» **DATA UNDER STUDY**:

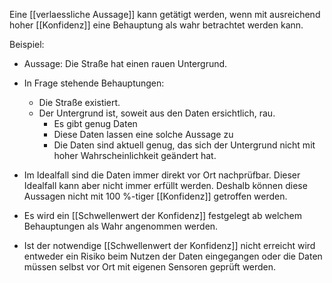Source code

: Eine [[verlaessliche Aussage]] kann getätigt werden, wenn mit ausreichend hoher [[Konfidenz]] eine Behauptung als wahr betrachtet werden kann.

Beispiel:
- Aussage: Die Straße hat einen rauen Untergrund.
- In Frage stehende Behauptungen:
	- Die Straße existiert.
	- Der Untergrund ist, soweit aus den Daten ersichtlich, rau.
		- Es gibt genug Daten
		- Diese Daten lassen eine solche Aussage zu
		- Die Daten sind aktuell genug, das sich der Untergrund nicht mit hoher Wahrscheinlichkeit geändert hat.


- Im Idealfall sind die Daten immer direkt vor Ort nachprüfbar. Dieser Idealfall kann aber nicht immer erfüllt werden. Deshalb können diese Aussagen nicht mit 100 %-tiger [[Konfidenz]] getroffen werden.
- Es wird ein [[Schwellenwert der Konfidenz]] festgelegt ab welchem Behauptungen als Wahr angenommen werden.
- Ist der notwendige [[Schwellenwert der Konfidenz]] nicht erreicht wird entweder ein Risiko beim Nutzen der Daten eingegangen oder die Daten müssen selbst vor Ort mit eigenen Sensoren geprüft werden.

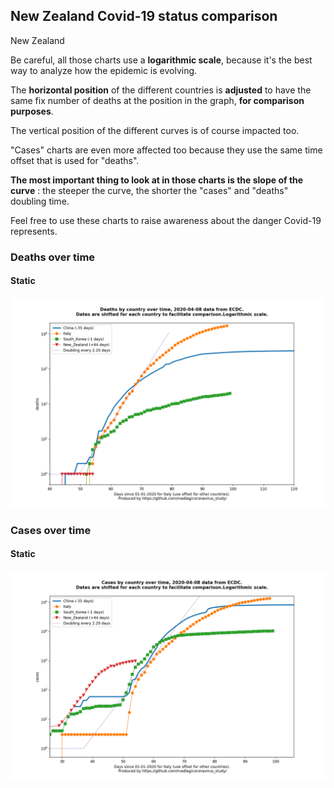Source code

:## New Zealand Covid-19 status comparison 

New Zealand



Be careful, all those charts use a **logarithmic scale**, because it's the best way to analyze how the epidemic is evolving.
 
The **horizontal position** of the different countries is **adjusted** to have the same fix number of deaths at the position in the graph, **for comparison purposes**.

The vertical position of the different curves is of course impacted too.

"Cases" charts are even more affected too because they use the same time offset that is used for "deaths".

**The most important thing to look at in those charts is the slope of the curve** : the steeper the curve, the shorter the "cases" and "deaths" doubling time.

Feel free to use these charts to raise awareness about the danger Covid-19 represents. 


 
### Deaths over time
 
#### Static
![New Zealand covid-19 deaths static chart](https://raw.githubusercontent.com/madlag/coronavirus_study/master/notebooks/graphs/2020-04-08/countries/New_Zealand/2020-04-08_New_Zealand_deaths.png "New Zealand covid-19 deaths static chart")   

 
### Cases over time
 
#### Static
![New Zealand covid-19 cases static chart](https://raw.githubusercontent.com/madlag/coronavirus_study/master/notebooks/graphs/2020-04-08/countries/New_Zealand/2020-04-08_New_Zealand_cases.png "New Zealand covid-19 cases static chart")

» **YOUR ASSIGNMENT**: Return solely the number of lines in the data that include the word "Schwellenwert".

» **TASK SOLUTION**: 2